Absolute pixel coordinate data

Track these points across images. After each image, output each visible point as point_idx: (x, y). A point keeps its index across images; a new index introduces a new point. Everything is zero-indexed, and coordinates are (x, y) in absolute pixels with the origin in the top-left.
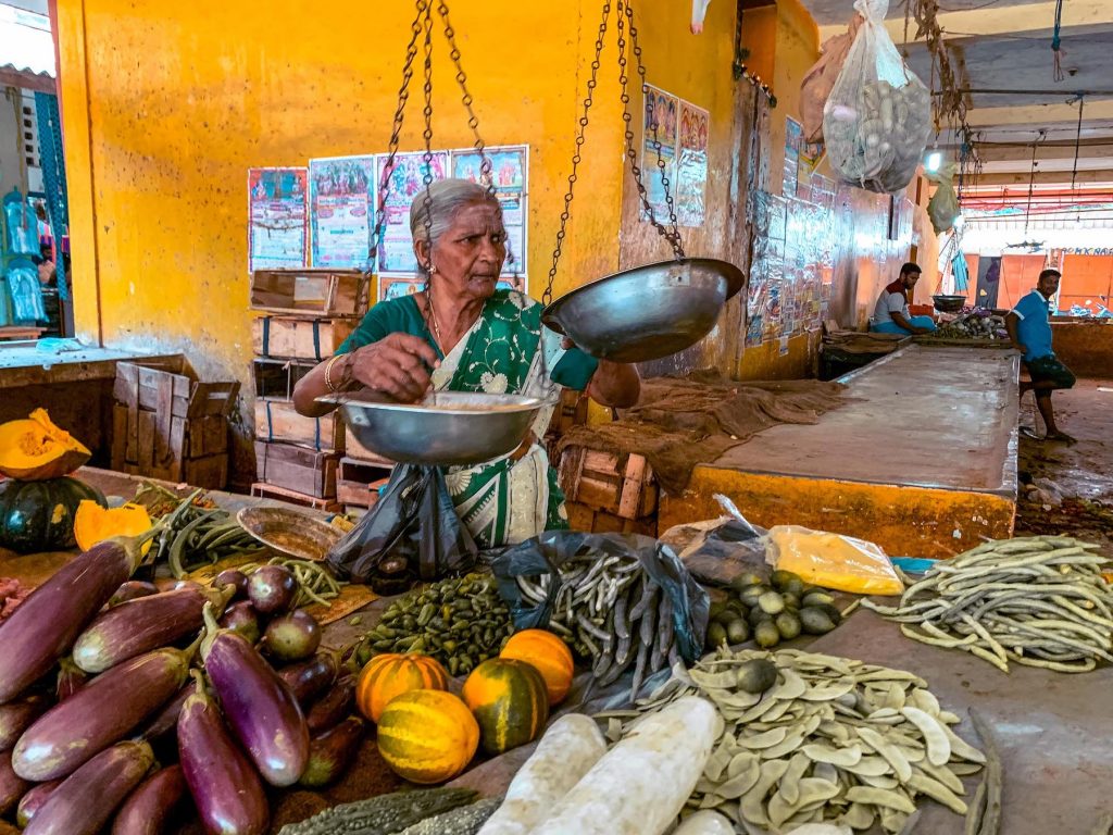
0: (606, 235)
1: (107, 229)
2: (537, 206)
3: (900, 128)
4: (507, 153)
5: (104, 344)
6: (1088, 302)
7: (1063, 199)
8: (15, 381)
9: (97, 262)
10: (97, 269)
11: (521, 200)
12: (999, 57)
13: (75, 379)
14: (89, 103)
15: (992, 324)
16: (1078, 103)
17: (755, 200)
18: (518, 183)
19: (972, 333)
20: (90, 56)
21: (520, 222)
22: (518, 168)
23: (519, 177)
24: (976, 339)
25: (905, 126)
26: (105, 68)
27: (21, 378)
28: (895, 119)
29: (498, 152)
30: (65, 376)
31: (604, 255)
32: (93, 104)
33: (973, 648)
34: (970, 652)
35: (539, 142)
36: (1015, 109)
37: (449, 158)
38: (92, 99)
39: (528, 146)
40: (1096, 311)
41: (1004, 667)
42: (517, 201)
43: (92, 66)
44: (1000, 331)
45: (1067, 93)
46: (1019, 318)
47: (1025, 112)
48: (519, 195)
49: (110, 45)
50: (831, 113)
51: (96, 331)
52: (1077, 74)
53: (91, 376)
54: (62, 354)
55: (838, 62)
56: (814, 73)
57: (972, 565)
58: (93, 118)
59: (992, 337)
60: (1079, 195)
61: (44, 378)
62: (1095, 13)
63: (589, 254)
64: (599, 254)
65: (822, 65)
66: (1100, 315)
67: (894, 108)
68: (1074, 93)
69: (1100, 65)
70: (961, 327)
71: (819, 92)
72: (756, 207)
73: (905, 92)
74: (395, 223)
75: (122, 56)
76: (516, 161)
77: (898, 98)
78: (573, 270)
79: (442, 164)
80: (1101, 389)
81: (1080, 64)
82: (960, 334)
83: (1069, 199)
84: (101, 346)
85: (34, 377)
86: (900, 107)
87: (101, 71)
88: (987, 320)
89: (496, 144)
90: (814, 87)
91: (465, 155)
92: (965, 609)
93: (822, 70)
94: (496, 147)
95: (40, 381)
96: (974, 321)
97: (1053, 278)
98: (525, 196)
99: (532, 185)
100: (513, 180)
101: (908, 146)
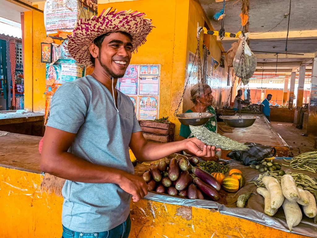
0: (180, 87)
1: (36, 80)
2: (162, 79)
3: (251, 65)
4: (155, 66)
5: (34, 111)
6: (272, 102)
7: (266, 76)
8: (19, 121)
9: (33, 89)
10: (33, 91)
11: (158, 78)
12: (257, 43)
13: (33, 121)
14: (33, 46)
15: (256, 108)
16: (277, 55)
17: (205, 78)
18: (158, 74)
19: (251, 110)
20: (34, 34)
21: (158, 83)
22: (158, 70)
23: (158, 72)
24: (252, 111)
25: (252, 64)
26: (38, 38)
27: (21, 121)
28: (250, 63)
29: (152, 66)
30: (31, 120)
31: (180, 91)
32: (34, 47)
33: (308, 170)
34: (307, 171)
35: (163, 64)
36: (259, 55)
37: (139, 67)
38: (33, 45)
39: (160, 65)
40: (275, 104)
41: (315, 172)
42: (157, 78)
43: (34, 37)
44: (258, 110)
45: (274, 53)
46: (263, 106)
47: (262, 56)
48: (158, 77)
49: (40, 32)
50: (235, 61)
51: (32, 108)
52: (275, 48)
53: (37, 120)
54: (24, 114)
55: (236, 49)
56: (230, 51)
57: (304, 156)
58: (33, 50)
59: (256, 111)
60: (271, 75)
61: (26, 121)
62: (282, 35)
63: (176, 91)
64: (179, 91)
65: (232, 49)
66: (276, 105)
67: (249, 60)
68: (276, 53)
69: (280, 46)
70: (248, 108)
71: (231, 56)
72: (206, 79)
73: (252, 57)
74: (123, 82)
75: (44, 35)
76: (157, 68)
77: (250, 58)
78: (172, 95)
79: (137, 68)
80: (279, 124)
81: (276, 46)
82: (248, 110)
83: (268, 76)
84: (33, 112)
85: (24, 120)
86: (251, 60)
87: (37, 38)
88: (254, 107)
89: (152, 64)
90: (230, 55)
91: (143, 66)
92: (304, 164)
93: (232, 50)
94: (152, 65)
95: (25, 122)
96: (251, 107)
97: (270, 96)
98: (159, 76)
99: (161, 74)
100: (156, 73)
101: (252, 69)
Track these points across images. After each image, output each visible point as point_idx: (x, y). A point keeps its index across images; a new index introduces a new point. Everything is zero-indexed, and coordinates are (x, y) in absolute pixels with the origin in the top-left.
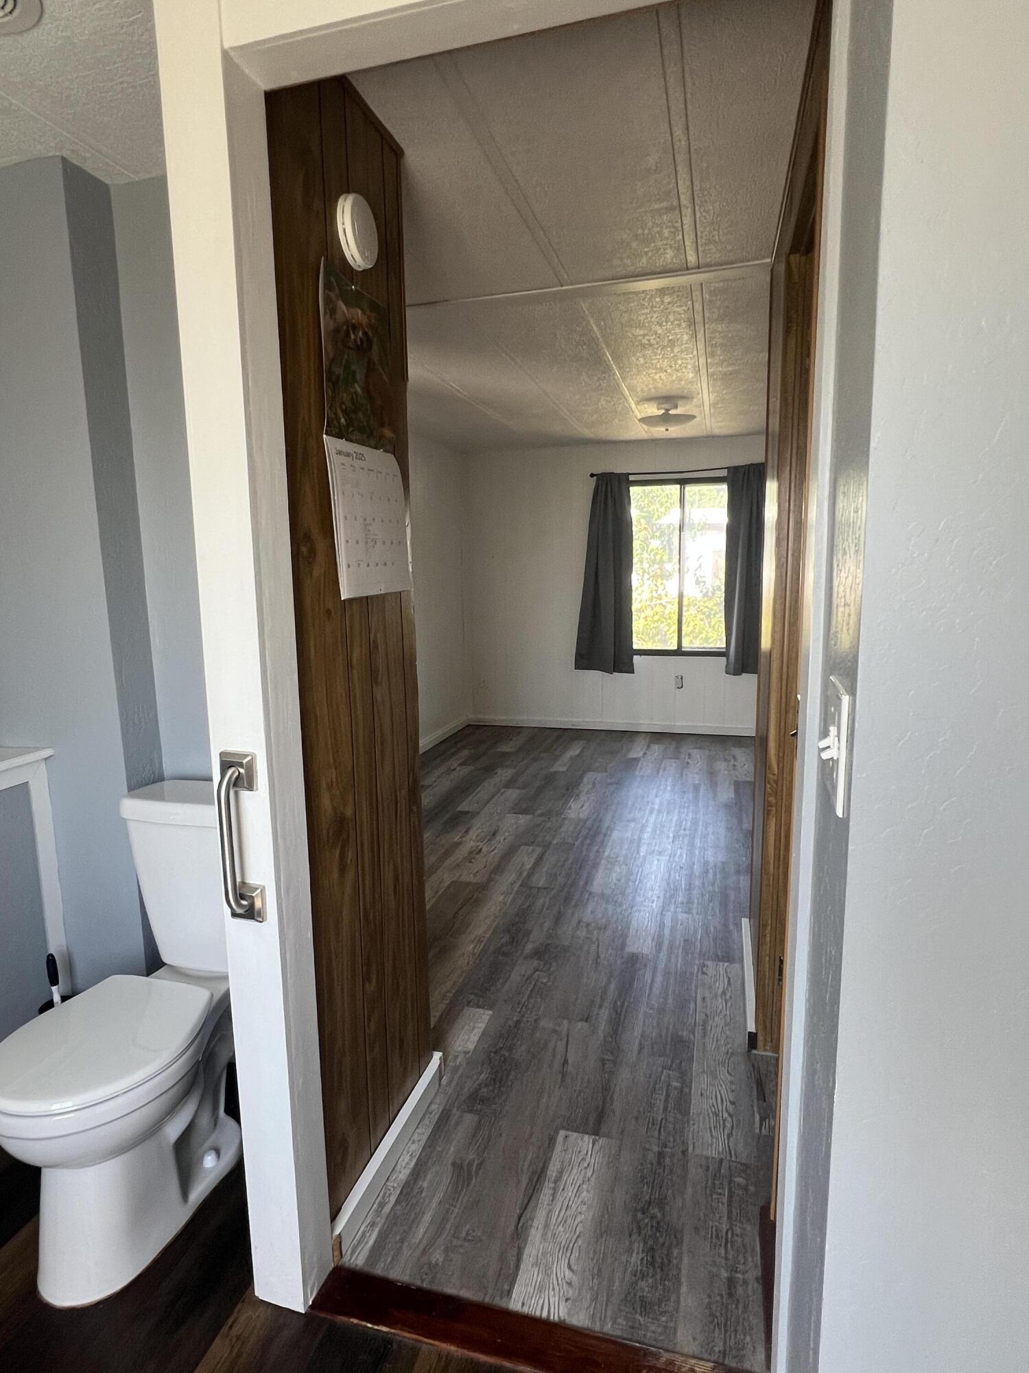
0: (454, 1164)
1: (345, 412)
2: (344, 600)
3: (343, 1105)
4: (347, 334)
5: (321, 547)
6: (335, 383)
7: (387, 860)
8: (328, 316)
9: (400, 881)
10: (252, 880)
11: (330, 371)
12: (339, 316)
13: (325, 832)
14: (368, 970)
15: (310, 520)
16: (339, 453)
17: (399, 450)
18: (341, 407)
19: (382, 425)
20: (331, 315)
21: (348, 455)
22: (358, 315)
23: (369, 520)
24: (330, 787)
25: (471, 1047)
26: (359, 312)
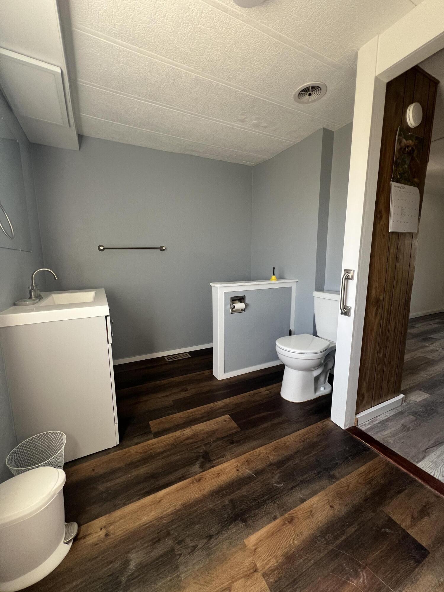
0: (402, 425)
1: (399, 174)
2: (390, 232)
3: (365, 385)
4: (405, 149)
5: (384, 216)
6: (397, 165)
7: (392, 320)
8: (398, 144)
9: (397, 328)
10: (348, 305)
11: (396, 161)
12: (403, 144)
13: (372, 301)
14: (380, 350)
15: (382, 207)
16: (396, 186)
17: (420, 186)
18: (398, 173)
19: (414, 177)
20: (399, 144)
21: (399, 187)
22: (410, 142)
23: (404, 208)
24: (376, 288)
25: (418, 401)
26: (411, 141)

*Work task:* Reproduce the data above verbatim, minus any images.

*Finished task:*
Track these points across images. After each image, output each visible point as point_idx: (x, y). A point keeps its index across images; a new index introduces a new point. Everything is zero-indexed, and coordinates are (x, y) in absolute pixels with the origin in the top-left.
0: (606, 235)
1: (107, 229)
2: (537, 206)
3: (900, 128)
4: (507, 153)
5: (104, 344)
6: (1088, 302)
7: (1063, 199)
8: (15, 381)
9: (97, 262)
10: (97, 269)
11: (521, 200)
12: (999, 57)
13: (75, 379)
14: (89, 103)
15: (992, 324)
16: (1078, 103)
17: (755, 200)
18: (518, 183)
19: (972, 333)
20: (90, 56)
21: (520, 222)
22: (518, 168)
23: (519, 177)
24: (976, 339)
25: (905, 126)
26: (105, 68)
27: (21, 378)
28: (895, 119)
29: (498, 152)
30: (65, 376)
31: (604, 255)
32: (93, 104)
33: (973, 648)
34: (970, 652)
35: (539, 142)
36: (1015, 109)
37: (449, 158)
38: (92, 99)
39: (528, 146)
40: (1096, 311)
41: (1004, 667)
42: (517, 201)
43: (92, 66)
44: (1000, 331)
45: (1067, 93)
46: (1019, 318)
47: (1025, 112)
48: (519, 195)
49: (110, 45)
50: (831, 113)
51: (96, 331)
52: (1077, 74)
53: (91, 376)
54: (62, 354)
55: (838, 62)
56: (814, 73)
57: (972, 565)
58: (93, 118)
59: (992, 337)
60: (1079, 195)
61: (44, 378)
62: (1095, 13)
63: (589, 254)
64: (599, 254)
65: (822, 65)
66: (1100, 315)
67: (894, 108)
68: (1074, 93)
69: (1100, 65)
70: (961, 327)
71: (819, 92)
72: (756, 207)
73: (905, 92)
74: (395, 223)
75: (122, 56)
76: (516, 161)
77: (898, 98)
78: (573, 270)
79: (442, 164)
80: (1101, 389)
81: (1080, 64)
82: (960, 334)
83: (1069, 199)
84: (101, 346)
85: (34, 377)
86: (900, 107)
87: (101, 71)
88: (987, 320)
89: (496, 144)
90: (814, 87)
91: (465, 155)
92: (965, 609)
93: (822, 70)
94: (496, 147)
95: (40, 381)
96: (974, 321)
97: (1053, 278)
98: (525, 196)
99: (532, 185)
100: (513, 180)
101: (908, 146)
0: (180, 87)
1: (36, 80)
2: (162, 79)
3: (251, 65)
4: (155, 66)
5: (34, 111)
6: (272, 102)
7: (266, 76)
8: (19, 121)
9: (33, 89)
10: (33, 91)
11: (158, 78)
12: (257, 43)
13: (33, 121)
14: (33, 46)
15: (256, 108)
16: (277, 55)
17: (205, 78)
18: (158, 74)
19: (251, 110)
20: (34, 34)
21: (158, 83)
22: (158, 70)
23: (158, 72)
24: (252, 111)
25: (252, 64)
26: (38, 38)
27: (21, 121)
28: (250, 63)
29: (152, 66)
30: (31, 120)
31: (180, 91)
32: (34, 47)
33: (308, 170)
34: (307, 171)
35: (163, 64)
36: (259, 55)
37: (139, 67)
38: (33, 45)
39: (160, 65)
40: (275, 104)
41: (315, 172)
42: (157, 78)
43: (34, 37)
44: (258, 110)
45: (274, 53)
46: (263, 106)
47: (262, 56)
48: (158, 77)
49: (40, 32)
50: (235, 61)
51: (32, 108)
52: (275, 48)
53: (37, 120)
54: (24, 114)
55: (236, 49)
56: (230, 51)
57: (304, 156)
58: (33, 50)
59: (256, 111)
60: (271, 75)
61: (26, 121)
62: (282, 35)
63: (176, 91)
64: (179, 91)
65: (232, 49)
66: (276, 105)
67: (249, 60)
68: (276, 53)
69: (280, 46)
70: (248, 108)
71: (231, 56)
72: (206, 79)
73: (252, 57)
74: (123, 82)
75: (44, 35)
76: (157, 68)
77: (250, 58)
78: (172, 95)
79: (137, 68)
80: (279, 124)
81: (276, 46)
82: (248, 110)
83: (268, 76)
84: (33, 112)
85: (24, 120)
86: (251, 60)
87: (37, 38)
88: (254, 107)
89: (152, 64)
90: (230, 55)
91: (143, 66)
92: (304, 164)
93: (232, 50)
94: (152, 65)
95: (25, 122)
96: (251, 107)
97: (270, 96)
98: (159, 76)
99: (161, 74)
100: (156, 73)
101: (252, 69)
Track these points across images. After each image, output each visible point as point_idx: (x, y). A point keeps its index across images; a new index introduces a new point. Everything is zero-indexed, and coordinates are (x, y) in absolute pixels with the origin in the top-left.
0: (454, 1164)
1: (345, 412)
2: (344, 600)
3: (343, 1105)
4: (347, 334)
5: (321, 547)
6: (335, 383)
7: (387, 860)
8: (328, 316)
9: (400, 881)
10: (252, 880)
11: (330, 371)
12: (339, 316)
13: (325, 832)
14: (368, 970)
15: (310, 520)
16: (339, 453)
17: (399, 450)
18: (341, 407)
19: (382, 425)
20: (331, 315)
21: (348, 455)
22: (358, 315)
23: (369, 520)
24: (330, 787)
25: (471, 1047)
26: (359, 312)
0: (402, 425)
1: (399, 174)
2: (390, 232)
3: (365, 385)
4: (405, 149)
5: (384, 216)
6: (397, 165)
7: (392, 320)
8: (398, 144)
9: (397, 328)
10: (348, 305)
11: (396, 161)
12: (403, 144)
13: (372, 301)
14: (380, 350)
15: (382, 207)
16: (396, 186)
17: (420, 186)
18: (398, 173)
19: (414, 177)
20: (399, 144)
21: (399, 187)
22: (410, 142)
23: (404, 208)
24: (376, 288)
25: (418, 401)
26: (411, 141)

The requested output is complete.